§ Supplied text:
--------------------------------

Multi-Cloud or Cloud-Agnostic¶
Multi-cloud platforms: Databricks SQL, Snowflake Cloud-agnostic options: ClickHouse, DuckDB
# Multi-cloud deployment example
adapter = DatabricksAdapter(
# Available on AWS, Azure, GCP
# Consistent interface across clouds
# Reduced cloud vendor lock-in
)
On-Premises or Hybrid¶
Self-hosted options: ClickHouse, DuckDB Hybrid options: Databricks SQL (private cloud)
# On-premises deployment example
adapter = ClickHouseAdapter(
host="on-prem-cluster.company.com",
# Complete data control
# No cloud dependencies
# Custom security policies
)
Selection Criteria Summary¶
By Primary Goal¶
Learning/Research
├── Small data (< 1GB): Embedded databases (DuckDB, SQLite)
└── Large data (> 1GB): DuckDB or cloud platforms with free tiers
Development/Testing
├── Local development: Embedded databases (no dependencies)
├── CI/CD pipeline: DuckDB or SQLite (embedded)
└── Integration testing: DuckDB (fast setup)
Production Analytics
├── Open-source: ClickHouse, DuckDB (self-hosted)
└── Cloud-native: Cloud platforms (managed services)
Performance Benchmarking
├── Cross-platform comparison: Multiple platforms
└── Single-platform optimization: Platform-specific testing
By Key Decision Factors¶
1. Data scale considerations:
├── < 1GB → Embedded databases (DuckDB, SQLite)
├── 1-100GB → ClickHouse, DuckDB, or cloud platforms
└── > 100GB → Cloud platforms (BigQuery, Databricks SQL, Redshift, Snowflake)
2. Budget model:
├── No cost → ClickHouse (self-hosted), DuckDB, SQLite
├── Pay-per-use → BigQuery, Databricks SQL (usage-based)
└── Predictable costs → Redshift, Snowflake (provisioned)
3. Team size:
├── Individual → DuckDB (minimal setup)
├── Small team → Cloud platforms with shared access
├── Medium team → Cloud platforms with governance features
└── Large enterprise → Cloud platforms with enterprise features
4. Cloud environment:
├── AWS → Redshift (integrated), or Databricks SQL, Snowflake (multi-cloud)
├── Azure → Databricks SQL, Snowflake (multi-cloud)
├── Google Cloud → BigQuery (integrated), or Databricks SQL, Snowflake (multi-cloud)
├── Multi-cloud → Databricks SQL, Snowflake
└── On-premises → ClickHouse, DuckDB (self-hosted)
5. Architecture characteristics:
├── In-process columnar → ClickHouse, DuckDB (no network overhead)
├── Serverless/auto-scaling → BigQuery, Snowflake (elastic compute)
└── Managed clusters → Cloud platforms (various options)
Platform Combination Strategies¶
Development to Production Pipeline¶
# Development: Fast, local, free
dev_adapter = DuckDBAdapter()

--------------------------------

§ Recorded data:

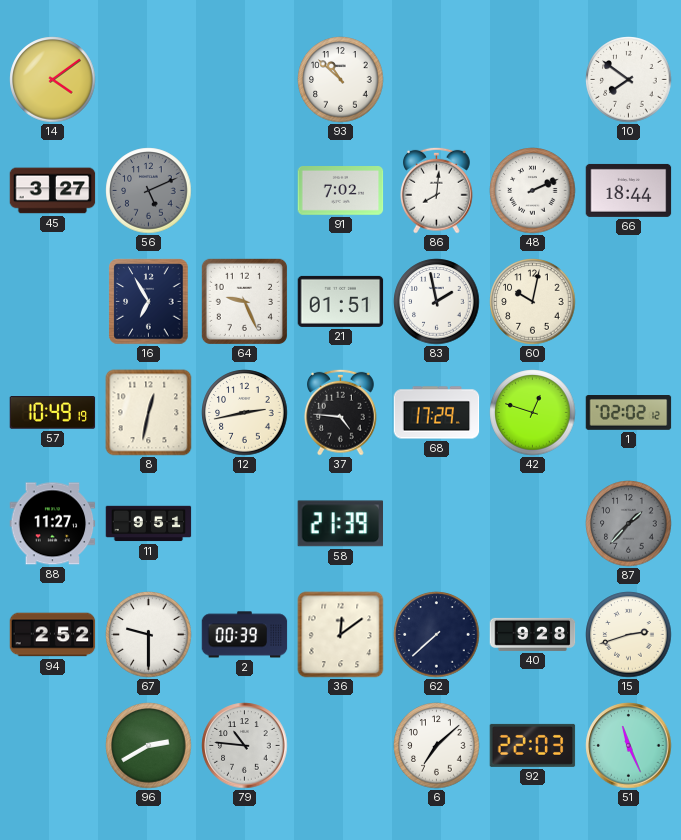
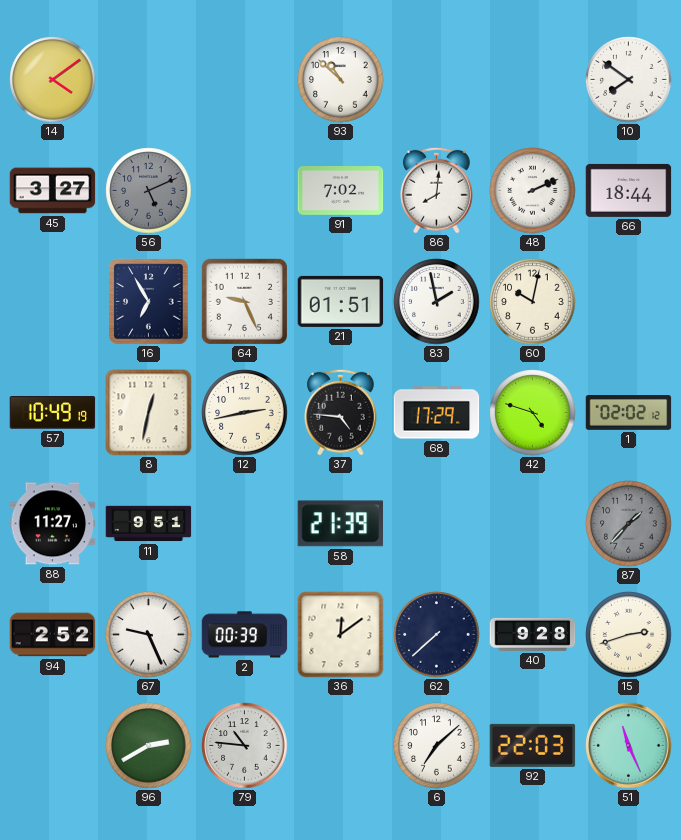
42: 12:48 -> 4:48
67: 9:30 -> 9:26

--------------------------------

§ Problems and tasks:
1 – In the guide to choosing a database platform, rename "vendor lock-in" to "provider lock-in" in the part starting with "Multi-Cloud or Cloud-Agnostic¶" and going on through "SQL (private cloud)", and give that part with the change.
2 – Write what comes next in the guide to choosing a database platform, picking up after its final line.

§ Results by task:
1 –
Multi-Cloud or Cloud-Agnostic¶
Multi-cloud platforms: Databricks SQL, Snowflake Cloud-agnostic options: ClickHouse, DuckDB
# Multi-cloud deployment example
adapter = DatabricksAdapter(
# Available on AWS, Azure, GCP
# Consistent interface across clouds
# Reduced cloud provider lock-in
)
On-Premises or Hybrid¶
Self-hosted options: ClickHouse, DuckDB Hybrid options: Databricks SQL (private cloud)

2 –
# Testing: Automated, reproducible
test_adapter = DuckDBAdapter(database_path="test.duckdb")
# Production: Scalable, managed
prod_adapter = SnowflakeAdapter(
warehouse_size="LARGE",
database="PRODUCTION"
)
# Use same benchmark code across all environments
benchmark = TPCH(scale_factor=0.1) # Small for dev/test
prod_benchmark = TPCH(scale_factor=100) # Large for prod
Multi-Platform Validation¶
# Validate results across platforms (alphabetical order)
platforms = [
("ClickHouse", ClickHouseAdapter(host="test-cluster")),
("DuckDB", DuckDBAdapter()),
("Snowflake", SnowflakeAdapter(warehouse_size="MEDIUM")),
]
benchmark = TPCH(scale_factor=1)
results = {}
for name, adapter in platforms:
results[name] = adapter.run_benchmark(benchmark)
print(f"{name}: {results[name].total_time:.2f}s")
# Compare query results for consistency
Cost-Performance Optimization¶
# Start with cost-effective option
adapter = DuckDBAdapter(memory_limit="16GB")
results = adapter.run_benchmark(benchmark)
if results.total_time > target_sla:
# Upgrade to cloud platform
adapter = SnowflakeAdapter(warehouse_size="LARGE")
results = adapter.run_benchmark(benchmark)
# Monitor costs and performance over time
Migration Strategies¶
From SQLite to Production¶
# Phase 1: Validate on SQLite (testing only)
sqlite_adapter = SQLiteAdapter()
small_benchmark = ReadPrimitivesBenchmark(scale_factor=0.001)
sqlite_results = sqlite_adapter.run_benchmark(small_benchmark)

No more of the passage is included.